SOB AS ÁGUAS
Mas, tanto tempo havia passado?
Foi este o primeiro pensamento que ela teve, quando voltou de sua missão e acordou, tentando estabelecer contato apenas para descobrir que seu planeta não estava lá.
As coordenadas estavam corretas. Não havia engano possível.
O planeta não estava lá.
A passagem do tempo havia sido calculada, é claro.
A estrela crescera mais e mais rápido do que o previsto?
Quanto tempo ela estivera fora?
Quanto tempo seu povo tivera para evadir-se?
Teriam se evadido?
Ela era uma viajante de volta para o futuro.
Ela era uma das salvadoras desse futuro que, agora, não havia.
Quantas outras reprodutoras haviam retornado para um espaço vazio?
Quantas haviam contemplado a enormidade da estrela assassina e sedenta, que evaporara toda a esperança de uma espécie?
Onde estariam?
Teriam sigo capturadas em seus planetas-alvo, como ela quase fora?

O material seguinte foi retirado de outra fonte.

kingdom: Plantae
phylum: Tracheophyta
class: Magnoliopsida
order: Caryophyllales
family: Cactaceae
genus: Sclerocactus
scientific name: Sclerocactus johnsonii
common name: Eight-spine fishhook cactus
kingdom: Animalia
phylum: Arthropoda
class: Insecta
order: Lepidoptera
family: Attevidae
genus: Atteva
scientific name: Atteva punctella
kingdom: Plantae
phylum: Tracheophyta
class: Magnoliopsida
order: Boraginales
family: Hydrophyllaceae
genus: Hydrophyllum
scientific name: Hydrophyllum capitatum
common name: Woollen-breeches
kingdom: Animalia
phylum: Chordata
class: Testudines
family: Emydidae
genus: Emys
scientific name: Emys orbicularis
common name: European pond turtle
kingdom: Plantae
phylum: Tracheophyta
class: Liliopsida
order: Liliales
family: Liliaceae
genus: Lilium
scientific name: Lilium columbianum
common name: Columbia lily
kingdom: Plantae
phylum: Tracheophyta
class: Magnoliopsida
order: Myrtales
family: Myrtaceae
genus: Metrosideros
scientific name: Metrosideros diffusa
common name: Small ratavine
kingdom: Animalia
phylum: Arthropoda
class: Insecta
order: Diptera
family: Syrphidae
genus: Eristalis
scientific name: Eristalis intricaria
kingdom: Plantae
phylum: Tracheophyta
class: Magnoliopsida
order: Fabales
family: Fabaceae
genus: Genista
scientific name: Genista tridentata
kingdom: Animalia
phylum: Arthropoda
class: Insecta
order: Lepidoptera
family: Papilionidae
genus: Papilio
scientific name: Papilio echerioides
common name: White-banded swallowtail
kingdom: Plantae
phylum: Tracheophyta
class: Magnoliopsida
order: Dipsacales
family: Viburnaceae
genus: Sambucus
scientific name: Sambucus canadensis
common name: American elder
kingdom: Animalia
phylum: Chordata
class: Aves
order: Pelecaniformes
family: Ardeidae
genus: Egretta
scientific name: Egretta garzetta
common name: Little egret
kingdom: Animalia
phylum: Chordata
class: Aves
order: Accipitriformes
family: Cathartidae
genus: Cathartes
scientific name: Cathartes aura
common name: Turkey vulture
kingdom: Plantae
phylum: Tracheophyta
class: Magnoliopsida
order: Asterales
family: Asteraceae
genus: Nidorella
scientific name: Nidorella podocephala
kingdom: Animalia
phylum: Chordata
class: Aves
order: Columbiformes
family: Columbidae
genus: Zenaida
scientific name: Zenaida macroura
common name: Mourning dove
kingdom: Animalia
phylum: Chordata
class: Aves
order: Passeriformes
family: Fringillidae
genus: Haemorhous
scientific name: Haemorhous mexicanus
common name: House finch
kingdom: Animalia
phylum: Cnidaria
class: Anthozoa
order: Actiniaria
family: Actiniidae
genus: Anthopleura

Teriam conseguido completar sua missão?
Imaginou centenas de naves grávidas, borbulhando, vagando pelo espaço sem sequer um planeta onde pudessem ter seus híbridos.
De que lhe valeria, agora, um respirador pulmonar?
Onde encontraria uma atmosfera e um oceano disponíveis e limpos de qualquer civilização?
Teve visões do seu planeta inteiro se sacudindo no leito seco e árido dos oceanos extintos. Como os répteis que caçava quando ela era ainda quase um filhote e mal conseguia suportar o calor externo e o solo seco.
Percebeu que estava rindo e parou.
Não era engraçado.
Era apavorante.
É claro que poderiam, ela e seu híbrido não nascido, se manter vivos...
A possibilidade de convivência e interação em um pequeno ambiente duplo era remota, mas havia sido prevista, e a navezinha contava com metalos, moduladores de atmosfera, tanques aquáticos, bolhas de gases, trajes especiais, complementos químicos e alimentares que, se bem dosados, forneceriam uma sub-existência terrível, mas capaz de manter duas formas diferentes de vida, com algumas limitações e muitos cuidados...
Teria, o bebê, brânquias, além dos almejados pulmões?
Olhou em volta e mais uma vez para a tela onde o astro que temera a vida toda brilhava mais do que nunca antes...
Seus robôs a postos. Todo combustível de que precisava disponível ao seu redor, mantenedores de vida, câmaras criogênicas...
De volta ao congelador, pensou sem emoção.
Lançou um sinal no espaço, deitou-se e flutuou na sua câmara, conectou novamente os tubos ao ventre, carinhosamente; fechou os olhos e, produzindo ondinhas azuis, soltou bolhas de satisfação inexplicável ao imaginar que sonharia com o dia em que teria seu filho nos braços sob um oceano pontilhado de minúsculas luzinhas frias de cidades distantes.
Não haveria sonhos, ela sabia... Mas conseguiu fingir que sim.
Atravessando distâncias inimagináveis, através do espaço-tempo, seu sinal foi captado, um dia muito além no futuro.
Um futuro que havia.
A receptora teve dificuldade em decodificá-lo, mas contava com especialistas em semântica antiga e línguas mortas.
Toda uma civilização matriarcal e incestuosamente edificada, onde os seres masculinos eram reprodutores e os femininos se bastavam entre si mesmos foi sacudida pela notícia de que um registro vivo de sua História e de sua evolução biológica estava a caminho.
Não foram poupados esforços para resgatar a nave errante.
A pobre criatura teria que viver sob as águas do minúsculo oceano que banhava a Cidade Central, mas seu filho, talvez, pudesse levar uma vida normal.